Et de constater que "l’armée américaine est justement en train de déplacer des forces navales et aéronavales énormes vers la région indopacifique, dont la mer de Chine méridionale, la mer de Chine orientale et le golfe du Bengale. Le mois dernier, les Américains, les Britanniques et les Australiens ont scellé une nouvelle alliance militaire dans cette région appelée AUKUS, dirigée directement contre la Chine et la Russie. Imaginons que les stratèges chinois prennent en considération la possibilité d’un conflit militaire entre les États-Unis et la Chine en Indopacifique. L’armée américaine, qui dispose de 16 bases navales et aéronavales dans cette région, n’aura aucun problème pour fermer les ports chinois, voire les détruire et resserrer l’étau sur les goulets d‘étranglement et ainsi rendre difficile et très risquée la sortie des navires commerciaux ou militaires chinois.
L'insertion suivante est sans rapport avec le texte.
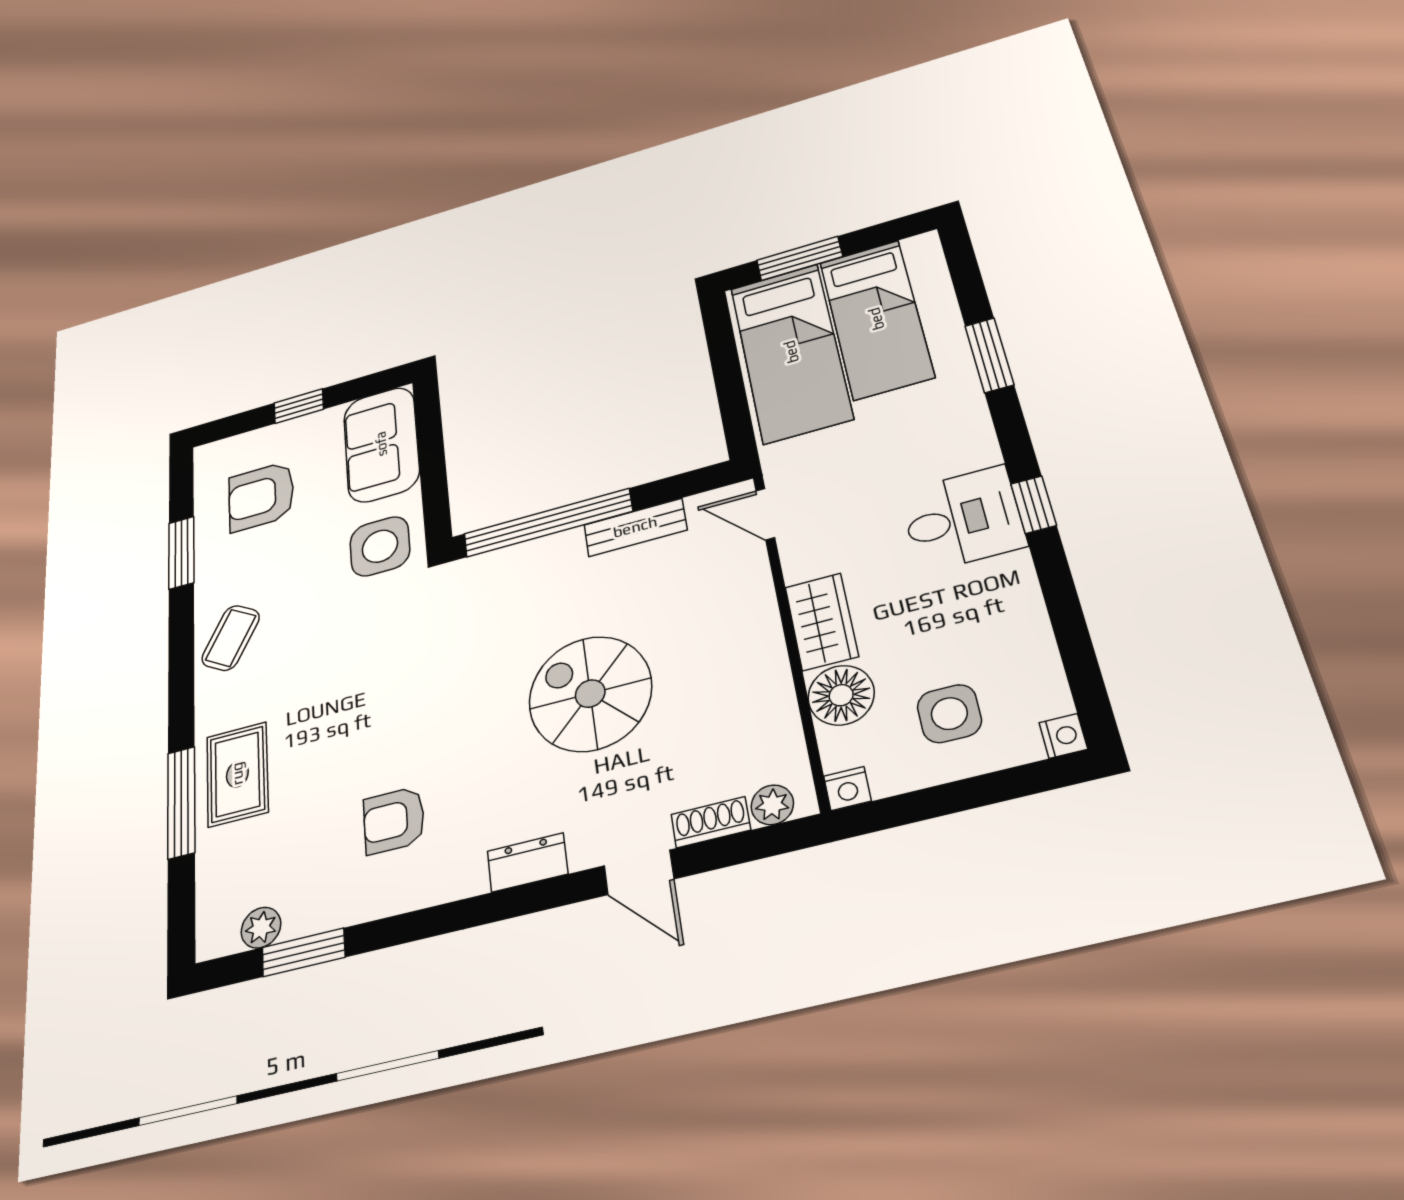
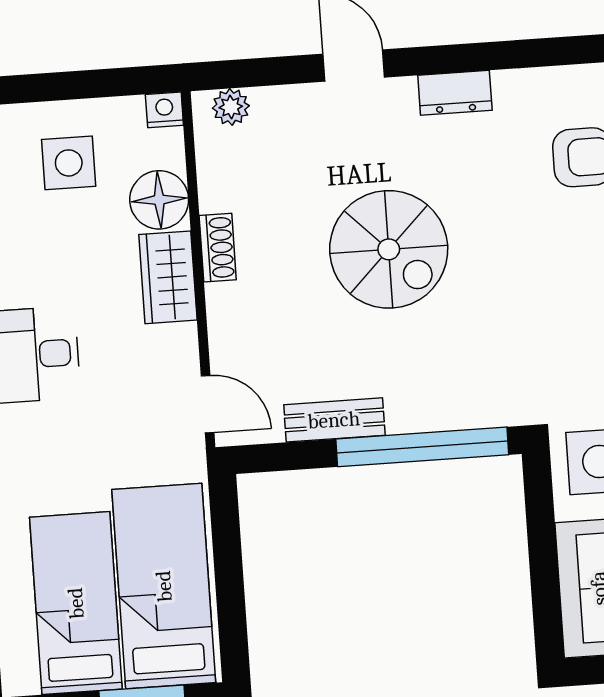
shoe rack: (711, 822) -> (218, 248), moved, turned -90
Sans oublier qu’ils pourront compter sur l’aide d’autres alliés comme le Japon, la Corée du Sud et Taïwan. Bien sûr que la Chine a mis le paquet sur le développement d’une puissance de frappe maritime à même de contrebalancer la puissance des États-Unis et de leurs alliés dans cette région. Mais comme d’habitude, si conflit il y a, il se déroulera loin du sol américain, et dans ce cas précis il aurait lieu près, si ce n’est à l’intérieur, des terres chinoises. Tout conflit dans cette région est extrêmement risqué pour la Chine à cause de son coût exorbitant et de ses conséquences incalculables sur son économie et sa cohésion interne, qui se verrait découverte à toutes sortes d’incursions et de manipulations des quatre zones tampons, comme c’est le cas actuellement au Tibet et au Xinjiang, habités par la minorité ouïgoure".

Conclusion

Enfin, l’interlocuteur de Sputnik affirme que "contrairement à ce qui est souvent rapporté dans les médias, la Chine demeurera encore pour des décennies dans une posture défensive aussi bien sur le plan économique que militaire".
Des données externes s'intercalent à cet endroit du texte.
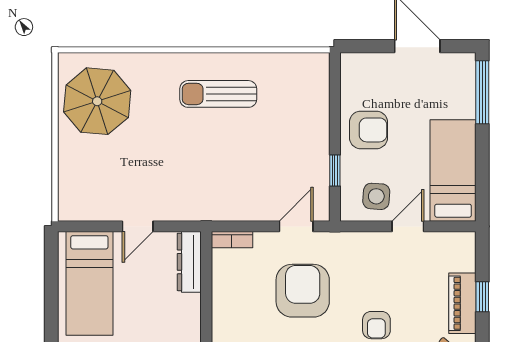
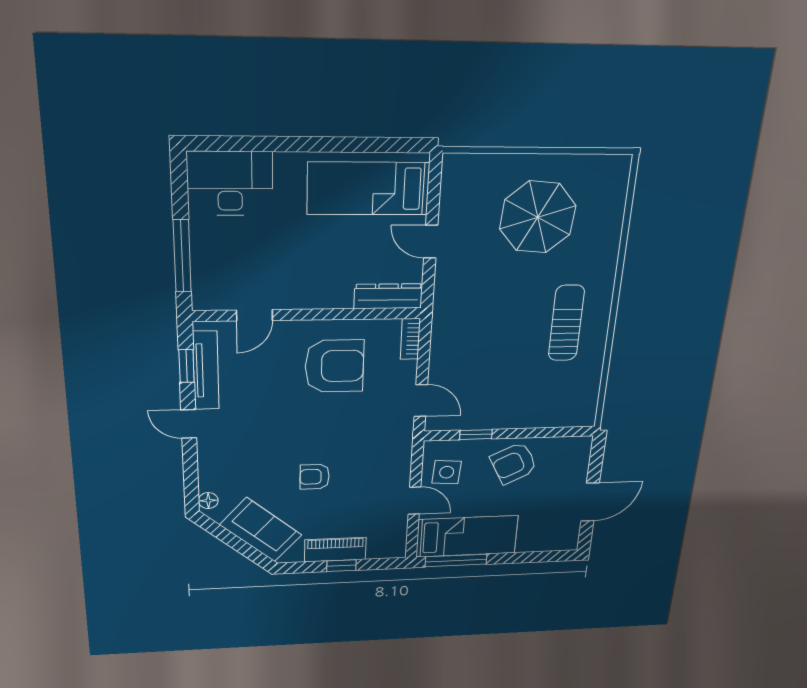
window: (482, 92) -> (456, 560), moved
parasol: (97, 101) -> (538, 217), moved
armchair: (368, 130) -> (514, 463), turned 63
armchair: (303, 291) -> (334, 366), moved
"La Chine va certainement trouver des moyens de faire pression sur les Occidentaux pour faire avancer ses intérêts, y compris en Afrique, mais elle demeure encore loin de pouvoir s’imposer face aux États-Unis, à la France et au Royaume-Uni sur le continent africain", poursuit-il.
Et de conclure: "en travaillant avec la Russie et l’Iran, qui reprennent de plus en plus pied en Afrique, et les pays de la région – l’Algérie, l’Égypte, l’Éthiopie ou encore l’Afrique du Sud – elle pourrait contribuer, au moins matériellement en fournissant des armes et des moyens de surveillance sophistiqués".